Quentin Drouère : « J’aime bien être en contact avec les enfants que ce soit la famille ou les voisins. J’ai déjà eu à garder des enfants mais je découvre à travers cette formation qu’il me manquait des choses. J’ai appris le droit du travail, la relation avec les enfants, savoir les canaliser, s’amuser en tenant compte de leur âge ».
Naomy Ribault : « J’ai toujours aimé m’occuper des enfants et l’aspect pécuniaire est aussi une opportunité de lier le plaisir et le travail. J’ai appris beaucoup de choses sur les lois, les contrats. On m’a donné les solutions pour négocier avec les enfants ».
Cette formation est-elle un tremplin pour poursuivre dans cette voie ?

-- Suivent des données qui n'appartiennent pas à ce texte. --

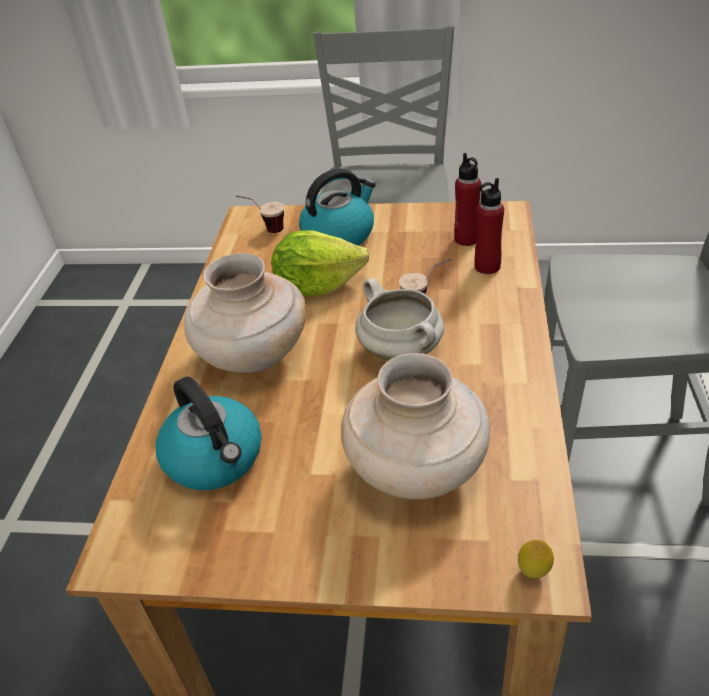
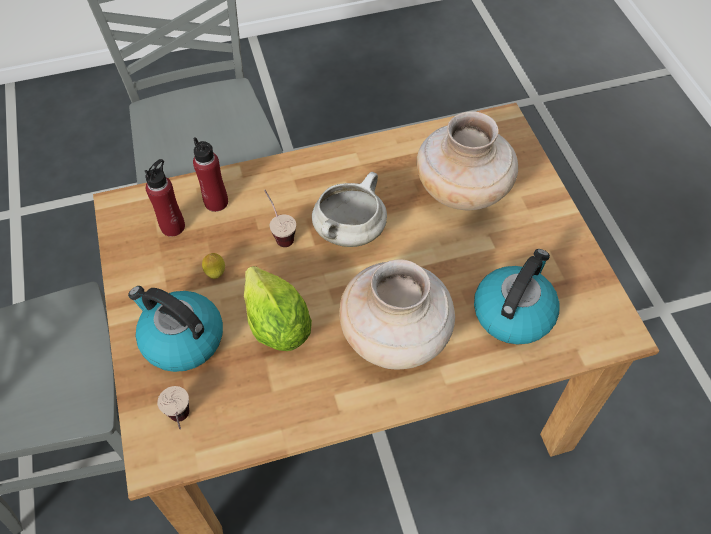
camera: 115 degrees left, 15 degrees up
lemon [518,540,554,578] -> lemon moved to [202,253,225,279]

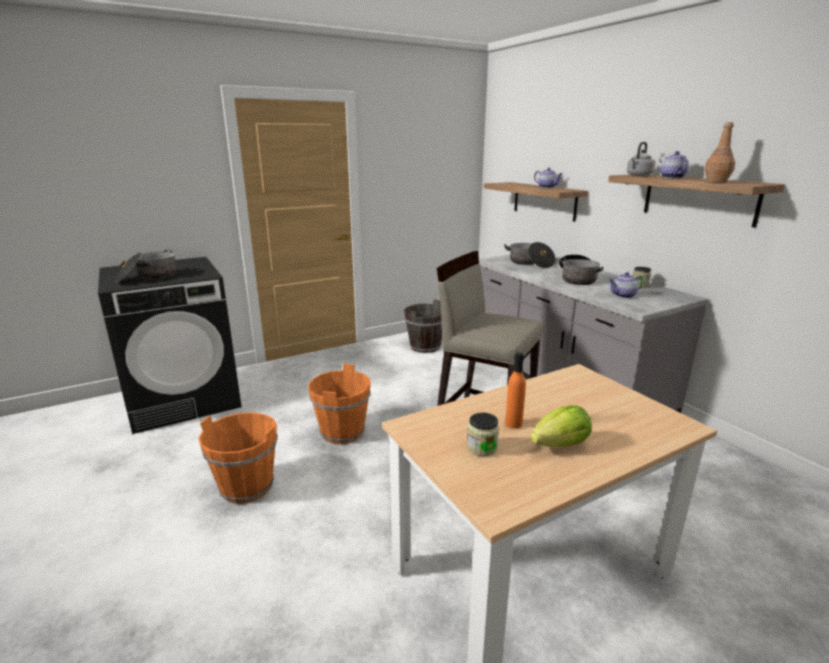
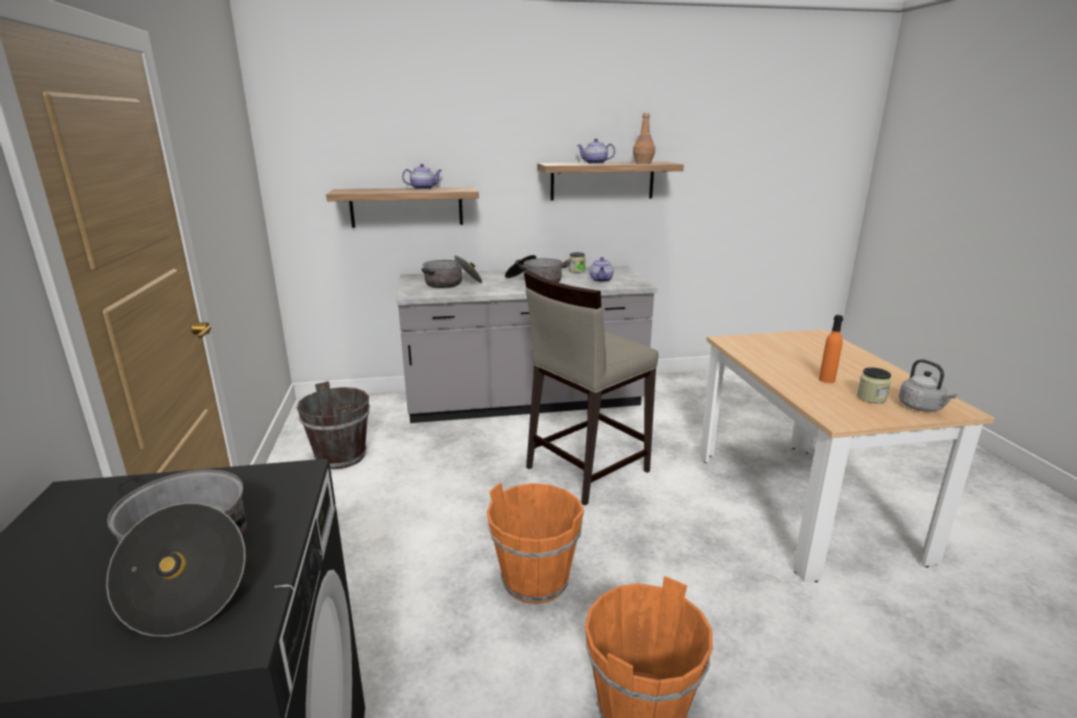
camera: 70 degrees left, 0 degrees up
lettuce [531,405,592,447] -> none
grey kettle [627,142,656,176] -> grey kettle moved to [899,359,957,412]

Quentin : « Cette formation m’a ouvert les yeux. Peut-être que plus tard, je préparerai le BAFA (Brevet d’aptitude aux fonctions d’animateur en accueils collectifs de mineurs, NDLR) pour travailler dans les centres de loisirs. »
Naomy : « Le baby-sitting est pour moi la priorité. Je ne me projette pas encore dans le futur. Pour l’instant, je peux l’exercer en dehors de ma scolarité, le soir ou le week-end. »
À l’automne 2021, il est prévu d’ouvrir une formation IPSEN (Infos premiers secours enfants nourrissons) qui pourrait être une nouvelle opportunité pour ces jeunes.